» **Activity**
The lines to reproduce run from the one containing "I hosted an" to the end of the listing. Reproduce them exactly, both ends included, and nothing else.

□ □ □ □

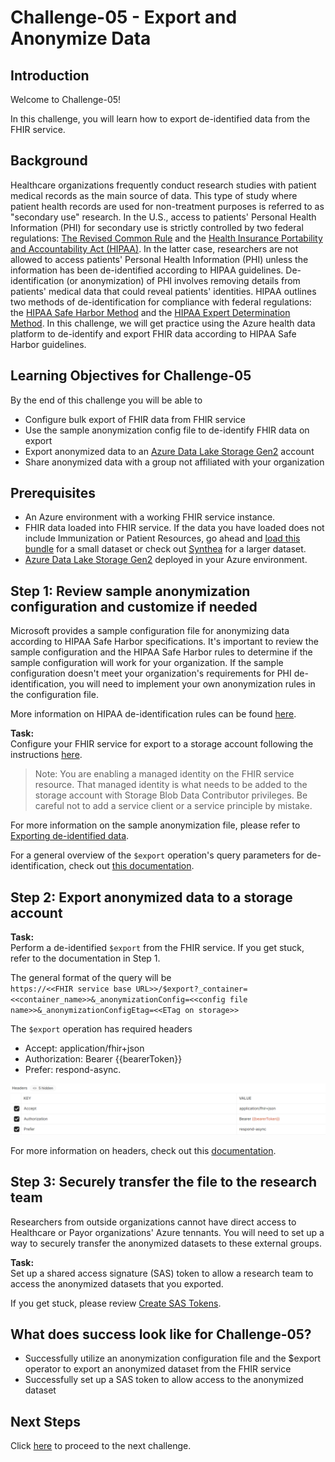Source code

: # Challenge-05 - Export and Anonymize Data
## Introduction

Welcome to Challenge-05!

In this challenge, you will learn how to export de-identified data from the FHIR service.

## Background

Healthcare organizations frequently conduct research studies with patient medical records as the main source of data. This type of study where patient health records are used for non-treatment purposes is referred to as "secondary use" research. In the U.S., access to patients' Personal Health Information (PHI) for secondary use is strictly controlled by two federal regulations: [The Revised Common Rule](https://www.hhs.gov/ohrp/regulations-and-policy/regulations/finalized-revisions-common-rule/index.html) and the [Health Insurance Portability and Accountability Act (HIPAA)](https://www.cdc.gov/phlp/publications/topic/hipaa.html#:~:text=The%20Health%20Insurance%20Portability%20and,the%20patient's%20consent%20or%20knowledge.). In the latter case, researchers are not allowed to access patients' Personal Health Information (PHI) unless the information has been de-identified according to HIPAA guidelines. De-identification (or anonymization) of PHI involves removing details from patients' medical data that could reveal patients' identities. HIPAA outlines two methods of de-identification for compliance with federal regulations: the [HIPAA Safe Harbor Method](https://www.hhs.gov/hipaa/for-professionals/privacy/special-topics/de-identification/index.html#safeharborguidance) and the [HIPAA Expert Determination Method](https://www.hhs.gov/hipaa/for-professionals/privacy/special-topics/de-identification/index.html#guidancedetermination). In this challenge, we will get practice using the Azure health data platform to de-identify and export FHIR data according to HIPAA Safe Harbor guidelines.

## Learning Objectives for Challenge-05
By the end of this challenge you will be able to
* Configure bulk export of FHIR data from FHIR service
* Use the sample anonymization config file to de-identify FHIR data on export
* Export anonymized data to an [Azure Data Lake Storage Gen2](https://docs.microsoft.com/en-us/azure/storage/blobs/data-lake-storage-introduction) account
* Share anonymized data with a group not affiliated with your organization

## Prerequisites 
* An Azure environment with a working FHIR service instance. 
* FHIR data loaded into FHIR service. If the data you have loaded does not include Immunization or Patient Resources, go ahead and [load this bundle](./synthea_sample_data_fhir_r4%20OpenHack.zip) for a small dataset or check out [Synthea](https://synthetichealth.github.io/synthea/) for a larger dataset.
* [Azure Data Lake Storage Gen2](https://docs.microsoft.com/en-us/azure/storage/blobs/data-lake-storage-introduction) deployed in your Azure environment.

## Step 1: Review sample anonymization configuration and customize if needed
Microsoft provides a sample configuration file for anonymizing data according to HIPAA Safe Harbor specifications. It's important to review the sample configuration and the HIPAA Safe Harbor rules to determine if the sample configuration will work for your organization. If the sample configuration doesn't meet your organization's requirements for PHI de-identification, you will need to implement your own anonymization rules in the configuration file.

More information on HIPAA de-identification rules can be found [here](https://www.hhs.gov/hipaa/for-professionals/privacy/special-topics/de-identification/index.html).

**Task:**  
Configure your FHIR service for export to a storage account following the instructions [here](https://docs.microsoft.com/en-us/azure/healthcare-apis/fhir/configure-export-data). <br>

> Note: You are enabling a managed identity on the FHIR service resource. That managed identity is what needs to be added to the storage account with Storage Blob Data Contributor privileges. Be careful not to add a service client or a service principle by mistake. <br>

For more information on the sample anonymization file, please refer to [Exporting de-identified data](https://docs.microsoft.com/en-us/azure/healthcare-apis/fhir/export-data).

For a general overview of the `$export` operation's query parameters for de-identification, check out [this documentation](https://docs.microsoft.com/en-us/azure/healthcare-apis/data-transformation/de-identified-export).


## Step 2: Export anonymized data to a storage account

**Task:**  
Perform a de-identified `$export` from the FHIR service. If you get stuck, refer to the documentation in Step 1. <br>

The general format of the query will be <br>
`https://<<FHIR service base URL>>/$export?_container=<<container_name>>&_anonymizationConfig=<<config file name>>&_anonymizationConfigEtag=<<ETag on storage>>`

The `$export` operation has required headers 
* Accept: application/fhir+json
* Authorization: Bearer {{bearerToken}}
* Prefer: respond-async. <br>

![export-header](./media/Export_Headers.png) <br>

For more information on headers, check out this [documentation](https://hl7.org/Fhir/uv/bulkdata/export/index.html#headers).

## Step 3: Securely transfer the file to the research team
Researchers from outside organizations cannot have direct access to Healthcare or Payor organizations' Azure tennants. You will need to set up a way to securely transfer the anonymized datasets to these external groups.

**Task:**  
Set up a shared access signature (SAS) token to allow a research team to access the anonymized datasets that you exported.

If you get stuck, please review [Create SAS Tokens](https://docs.microsoft.com/en-us/azure/cognitive-services/translator/document-translation/create-sas-tokens?tabs=Containers).

## What does success look like for Challenge-05?

+ Successfully utilize an anonymization configuration file and the $export operator to export an anonymized dataset from the FHIR service
+ Successfully set up a SAS token to allow access to the anonymized dataset

## Next Steps

Click [here](<../Challenge-06 - Research Azure Data Analytics/Readme.md>) to proceed to the next challenge.
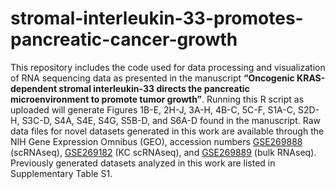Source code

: # stromal-interleukin-33-promotes-pancreatic-cancer-growth
This repository includes the code used for data processing and visualization of RNA sequencing data as presented in the manuscript **“Oncogenic KRAS-dependent stromal interleukin-33 directs the pancreatic microenvironment to promote tumor growth”**. Running this R script as uploaded will generate Figures 1B-E, 2H-J, 3A-H, 4B-C, 5C-F, S1A-C, S2D-H, S3C-D, S4A, S4E, S4G, S5B-D, and S6A-D  found in the manuscript. Raw data files for novel datasets generated in this work are available through the NIH Gene Expression Omnibus (GEO), accession numbers [GSE269888](https://www.ncbi.nlm.nih.gov/geo/query/acc.cgi?acc=GSE269888) (scRNAseq), [GSE269182](https://www.ncbi.nlm.nih.gov/geo/query/acc.cgi?acc=GSE269182) (KC scRNAseq), and [GSE269889](https://www.ncbi.nlm.nih.gov/geo/query/acc.cgi?acc=GSE269889) (bulk RNAseq). Previously generated datasets analyzed in this work are listed in Supplementary Table S1.
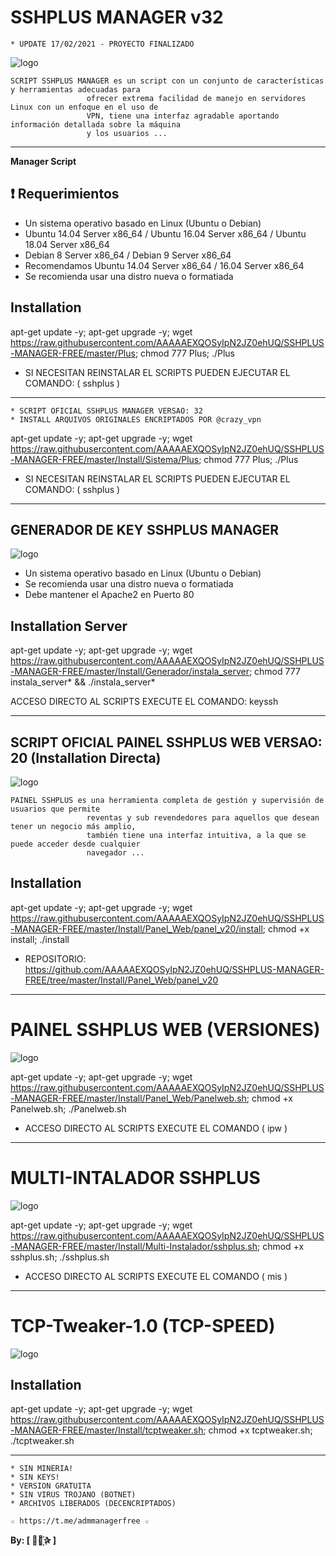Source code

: ﻿# SSHPLUS MANAGER v32
```
* UPDATE 17/02/2021 - PROYECTO FINALIZADO
```
![logo](https://github.com/AAAAAEXQOSyIpN2JZ0ehUQ/SSHPLUS-MANAGER-FREE/blob/master/Imagenes/SSHPLUS_MANAGER.jpg)


```
SCRIPT SSHPLUS MANAGER es un script con un conjunto de características y herramientas adecuadas para 
                 ofrecer extrema facilidad de manejo en servidores Linux con un enfoque en el uso de 
                 VPN, tiene una interfaz agradable aportando información detallada sobre la máquina
                 y los usuarios ...
```

-------------------------------------------------------------------------------

**Manager Script**

## :heavy_exclamation_mark: Requerimientos

* Un sistema operativo basado en Linux (Ubuntu o Debian) 
* Ubuntu 14.04 Server x86_64 / Ubuntu 16.04 Server x86_64  / Ubuntu 18.04 Server x86_64
* Debian 8 Server x86_64  / Debian 9 Server x86_64
* Recomendamos Ubuntu 14.04 Server x86_64 / 16.04 Server x86_64 
* Se recomienda usar una distro nueva o formatiada

## Installation

apt-get update -y; apt-get upgrade -y; wget https://raw.githubusercontent.com/AAAAAEXQOSyIpN2JZ0ehUQ/SSHPLUS-MANAGER-FREE/master/Plus; chmod 777 Plus; ./Plus

* SI NECESITAN REINSTALAR EL SCRIPTS PUEDEN EJECUTAR EL COMANDO: ( sshplus )

-------------------------------------------------------------------------------
```
* SCRIPT OFICIAL SSHPLUS MANAGER VERSAO: 32
* INSTALL ARQUIVOS ORIGINALES ENCRIPTADOS POR @crazy_vpn
```
apt-get update -y; apt-get upgrade -y; wget https://raw.githubusercontent.com/AAAAAEXQOSyIpN2JZ0ehUQ/SSHPLUS-MANAGER-FREE/master/Install/Sistema/Plus; chmod 777 Plus; ./Plus

* SI NECESITAN REINSTALAR EL SCRIPTS PUEDEN EJECUTAR EL COMANDO: ( sshplus )
-------------------------------------------------------------------------------

## GENERADOR DE KEY SSHPLUS MANAGER

![logo](https://github.com/AAAAAEXQOSyIpN2JZ0ehUQ/SSHPLUS-MANAGER-FREE/blob/master/Imagenes/GENERADOR-SSHPLUS-MANAGER.png)

* Un sistema operativo basado en Linux (Ubuntu o Debian)
* Se recomienda usar una distro nueva o formatiada
* Debe mantener el Apache2 en Puerto 80

## Installation Server

apt-get update -y; apt-get upgrade -y; wget https://raw.githubusercontent.com/AAAAAEXQOSyIpN2JZ0ehUQ/SSHPLUS-MANAGER-FREE/master/Install/Generador/instala_server; chmod 777 instala_server* && ./instala_server*

 ACCESO DIRECTO AL SCRIPTS EXECUTE EL COMANDO: keyssh

-------------------------------------------------------------------------------

## SCRIPT OFICIAL PAINEL SSHPLUS WEB VERSAO: 20 (Installation Directa)

![logo](https://github.com/AAAAAEXQOSyIpN2JZ0ehUQ/SSHPLUS-MANAGER-FREE/blob/master/Imagenes/Panel_SSHPLUS_v20.jpg)

```
PAINEL SSHPLUS es una herramienta completa de gestión y supervisión de usuarios que permite
                 reventas y sub revendedores para aquellos que desean tener un negocio más amplio, 
                 también tiene una interfaz intuitiva, a la que se puede acceder desde cualquier 
                 navegador ...
```

## Installation

apt-get update -y; apt-get upgrade -y; wget https://raw.githubusercontent.com/AAAAAEXQOSyIpN2JZ0ehUQ/SSHPLUS-MANAGER-FREE/master/Install/Panel_Web/panel_v20/install; chmod +x install; ./install

* REPOSITORIO: https://github.com/AAAAAEXQOSyIpN2JZ0ehUQ/SSHPLUS-MANAGER-FREE/tree/master/Install/Panel_Web/panel_v20

-------------------------------------------------------------------------------

# PAINEL SSHPLUS WEB (VERSIONES)

![logo](https://github.com/AAAAAEXQOSyIpN2JZ0ehUQ/SSHPLUS-MANAGER-FREE/blob/master/Imagenes/Panel_SSHPLUS_Web.jpg)

apt-get update -y; apt-get upgrade -y; wget https://raw.githubusercontent.com/AAAAAEXQOSyIpN2JZ0ehUQ/SSHPLUS-MANAGER-FREE/master/Install/Panel_Web/Panelweb.sh; chmod +x Panelweb.sh; ./Panelweb.sh

* ACCESO DIRECTO AL SCRIPTS EXECUTE EL COMANDO ( ipw )

-------------------------------------------------------------------------------

# MULTI-INTALADOR SSHPLUS

![logo](https://github.com/AAAAAEXQOSyIpN2JZ0ehUQ/SSHPLUS-MANAGER-FREE/blob/master/Imagenes/Multi_Instalador_sshplus.png)

apt-get update -y; apt-get upgrade -y; wget https://raw.githubusercontent.com/AAAAAEXQOSyIpN2JZ0ehUQ/SSHPLUS-MANAGER-FREE/master/Install/Multi-Instalador/sshplus.sh; chmod +x sshplus.sh; ./sshplus.sh

* ACCESO DIRECTO AL SCRIPTS EXECUTE EL COMANDO ( mis )

-------------------------------------------------------------------------------

# TCP-Tweaker-1.0 (TCP-SPEED)

![logo](https://github.com/AAAAAEXQOSyIpN2JZ0ehUQ/SSHPLUS-MANAGER-FREE/blob/master/Imagenes/TCP_Tweaker_TCP_SPEED.jpg)

## Installation

apt-get update -y; apt-get upgrade -y; wget https://raw.githubusercontent.com/AAAAAEXQOSyIpN2JZ0ehUQ/SSHPLUS-MANAGER-FREE/master/Install/tcptweaker.sh; chmod +x tcptweaker.sh; ./tcptweaker.sh

-------------------------------------------------------------------------------

```
* SIN MINERIA! 
* SIN KEYS! 
* VERSION GRATUITA 
* SIN VIRUS TROJANO (BOTNET) 
* ARCHIVOS LIBERADOS (DECENCRIPTADOS)
```

```
☆ https://t.me/admmanagerfree ☆

```

**By: [  ⃘⃤꙰✰ ]**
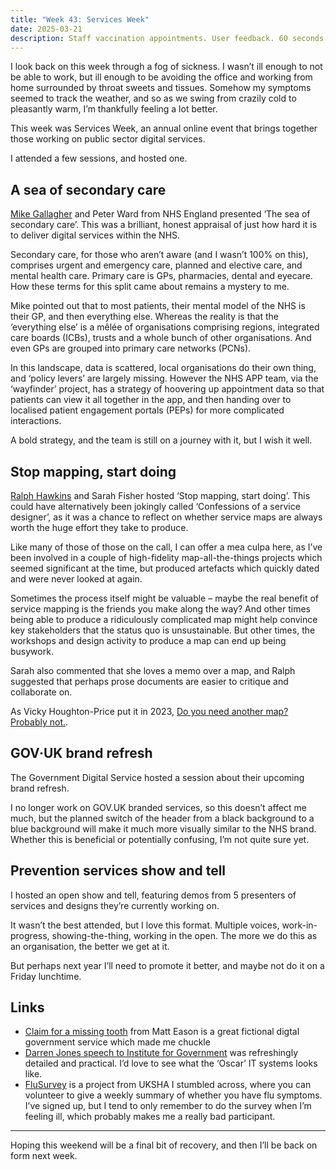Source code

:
 ```yaml
---
title: "Week 43: Services Week"
date: 2025-03-21
description: Staff vaccination appointments. User feedback. 60 seconds with me.
---
```


I look back on this week through a fog of sickness. I wasn’t ill enough to not be able to work, but ill enough to be avoiding the office and working from home surrounded by throat sweets and tissues. Somehow my symptoms seemed to track the weather, and so as we swing from crazily cold to pleasantly warm, I’m thankfully feeling a lot better.

This week was Services Week, an annual online event that brings together those working on public sector digital services.

I attended a few sessions, and hosted one.

## A sea of secondary care

[Mike Gallagher](https://mikegallagher.org) and Peter Ward from NHS England presented ‘The sea of secondary care’. This was a brilliant, honest appraisal of just how hard it is to deliver digital services within the NHS.

Secondary care, for those who aren’t aware (and I wasn’t 100% on this), comprises urgent and emergency care, planned and elective care, and mental health care. Primary care is GPs, pharmacies, dental and eyecare. How these terms for this split came about remains a mystery to me.

Mike pointed out that to most patients, their mental model of the NHS is their GP, and then everything else. Whereas the reality is that the ‘everything else’ is a mêlée of organisations comprising regions, integrated care boards (ICBs), trusts and a whole bunch of other organisations. And even GPs are grouped into primary care networks (PCNs).

In this landscape, data is scattered, local organisations do their own thing, and ‘policy levers’ are largely missing. However the NHS APP team, via the ‘wayfinder’ project, has a strategy of hoovering up appointment data so that patients can view it all together in the app, and then handing over to localised patient engagement portals (PEPs) for more complicated interactions.

A bold strategy, and the team is still on a journey with it, but I wish it well.

## Stop mapping, start doing

[Ralph Hawkins](https://ralphhawkins.co.uk/) and Sarah Fisher hosted ‘Stop mapping, start doing’. This could have alternatively been jokingly called ‘Confessions of a service designer’, as it was a chance to reflect on whether service maps are always worth the huge effort they take to produce.

Like many of those of those on the call, I can offer a mea culpa here, as I’ve been involved in a couple of high-fidelity map-all-the-things projects which seemed significant at the time, but produced artefacts which quickly dated and were never looked at again.

Sometimes the process itself might be valuable – maybe the real benefit of service mapping is the friends you make along the way? And other times being able to produce a ridiculously complicated map might help convince key stakeholders that the status quo is unsustainable. But other times, the workshops and design activity to produce a map can end up being busywork.

Sarah also commented that she loves a memo over a map, and Ralph suggested that perhaps prose documents are easier to critique and collaborate on.

As Vicky Houghton-Price put it in 2023, [Do you need another map? Probably not.](https://medium.com/design-bootcamp/do-you-need-another-map-probably-not-2f8a8a7a9773).

## GOV·UK brand refresh

The Government Digital Service hosted a session about their upcoming brand refresh.

I no longer work on GOV.UK branded services, so this doesn’t affect me much, but the planned switch of the header from a black background to a blue background will make it much more visually similar to the NHS brand. Whether this is beneficial or potentially confusing, I’m not quite sure yet.

## Prevention services show and tell

I hosted an open show and tell, featuring demos from 5 presenters of services and designs they’re currently working on.

It wasn’t the best attended, but I love this format. Multiple voices, work-in-progress, showing-the-thing, working in the open. The more we do this as an organisation, the better we get at it.

But perhaps next year I’ll need to promote it better, and maybe not do it on a Friday lunchtime.

## Links

* [Claim for a missing tooth](https://tf230.matteason.co.uk) from Matt Eason is a great fictional digtal government service which made me chuckle
* [Darren Jones speech to Institute for Government](https://www.gov.uk/government/speeches/darren-jones-speech-to-institute-for-government) was refreshingly detailed and practical. I’d love to see what the ‘Oscar’ IT systems looks like.
* [FluSurvey](https://flusurvey.net/en) is a project from UKSHA I stumbled across, where you can volunteer to give a weekly summary of whether you have flu symptoms. I’ve signed up, but I tend to only remember to do the survey when I’m feeling ill, which probably makes me a really bad participant.

---

Hoping this weekend will be a final bit of recovery, and then I’ll be back on form next week.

□ □ □ □

» **Answer**
I hosted an open show and tell, featuring demos from 5 presenters of services and designs they’re currently working on.

It wasn’t the best attended, but I love this format. Multiple voices, work-in-progress, showing-the-thing, working in the open. The more we do this as an organisation, the better we get at it.

But perhaps next year I’ll need to promote it better, and maybe not do it on a Friday lunchtime.

## Links

* [Claim for a missing tooth](https://tf230.matteason.co.uk) from Matt Eason is a great fictional digtal government service which made me chuckle
* [Darren Jones speech to Institute for Government](https://www.gov.uk/government/speeches/darren-jones-speech-to-institute-for-government) was refreshingly detailed and practical. I’d love to see what the ‘Oscar’ IT systems looks like.
* [FluSurvey](https://flusurvey.net/en) is a project from UKSHA I stumbled across, where you can volunteer to give a weekly summary of whether you have flu symptoms. I’ve signed up, but I tend to only remember to do the survey when I’m feeling ill, which probably makes me a really bad participant.

---

Hoping this weekend will be a final bit of recovery, and then I’ll be back on form next week.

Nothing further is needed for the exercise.